LOI SANTE

Développer une médecine de proximité autour du médecin traitant

Faciliter l’accès aux soins primaires est un objectif majeur de santé publique : c’est le gage, en particulier, d’une prévention plus précoce et d’un meilleur suivi des patients.

Présents sur l’ensemble du territoire, les professionnels de santé libéraux jouent un rôle essentiel dans cette prise en charge de premier recours. Il faut encore renforcer ce rôle (notamment par rapport à l’hôpital, vers lequel de nombreux patients se tournent encore instinctivement) en développant leur activité et en soutenant leurs initiatives. Il faut aussi les inciter à s’installer et exercer dans les territoires qui manquent de professionnels de santé. Dans cette perspective, la loi permet aux professionnels de santé libéraux de s’organiser, au niveau de chaque territoire, pour proposer à la population une offre de proximité en soins primaires, allant de la prévention à la prise en charge.

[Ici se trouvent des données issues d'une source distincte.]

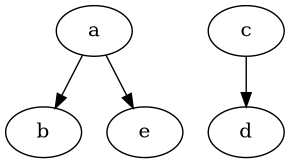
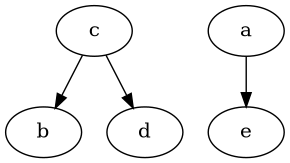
  digraph {
    node [Processor=3 Start=0 Weight=2]
    edge [Weight=1]
    b [Start=3 Weight=3]
    a [Processor=2]
    e [Processor=1]
    c [Processor=2 Start=2 Weight=3]
    d [Start=6]
-   a -> b
+   c -> b
    a -> e [Weight=2]
    c -> d
  }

Dans le schéma retenu par la loi, ces organisations, initiées par les professionnels eux-mêmes, doivent pouvoir faire l’objet d’échanges avec les représentants des usagers, les élus et l’Agence régionale de santé (ARS), pour mobiliser tous les acteurs concernés à l’échelle de chaque territoire.

http://social-sante.gouv.fr/IMG/pdf/280116_dp_loi-de-sante.pdf

Pour soutenir les initiatives des professionnels de santé libéraux, la loi prévoit :

  • la mise en place d’équipes de soins primaires (ESP), organisées autour des médecins généralistes ;

  • la constitution de communautés professionnelles territoriales de santé (CPTS), pouvant regrouper des médecins généralistes et spécialistes, des auxiliaires médicaux, des acteurs médico-sociaux et sociaux.

 

Ces coordinations renforcées entre professionnels amélioreront, au premier chef, le parcours de santé des patients chroniques, des personnes en situation de précarité sociale, de handicap et de perte d’autonomie.

 

Elles renforceront aussi la couverture des territoires, en particulier ceux qui manquent le plus de professionnels de santé. Elles s’inscrivent ainsi dans la continuité des mesures prévues dans le cadre du Pacte territoire santé 2, plan gouvernemental de lutte contre les déserts médicaux, qui prévoit d’apporter une aide financière ponctuelle aux porteurs des projets territoriaux des professionnels de santé.

 

Plus généralement, le Pacte territoire santé met en place, depuis 2012, des actions simples et concrètes pour inciter les médecins à s’installer dans les zones déficitaires : primes spécifiques, opportunités de stages, aide pratique à l’installation, etc.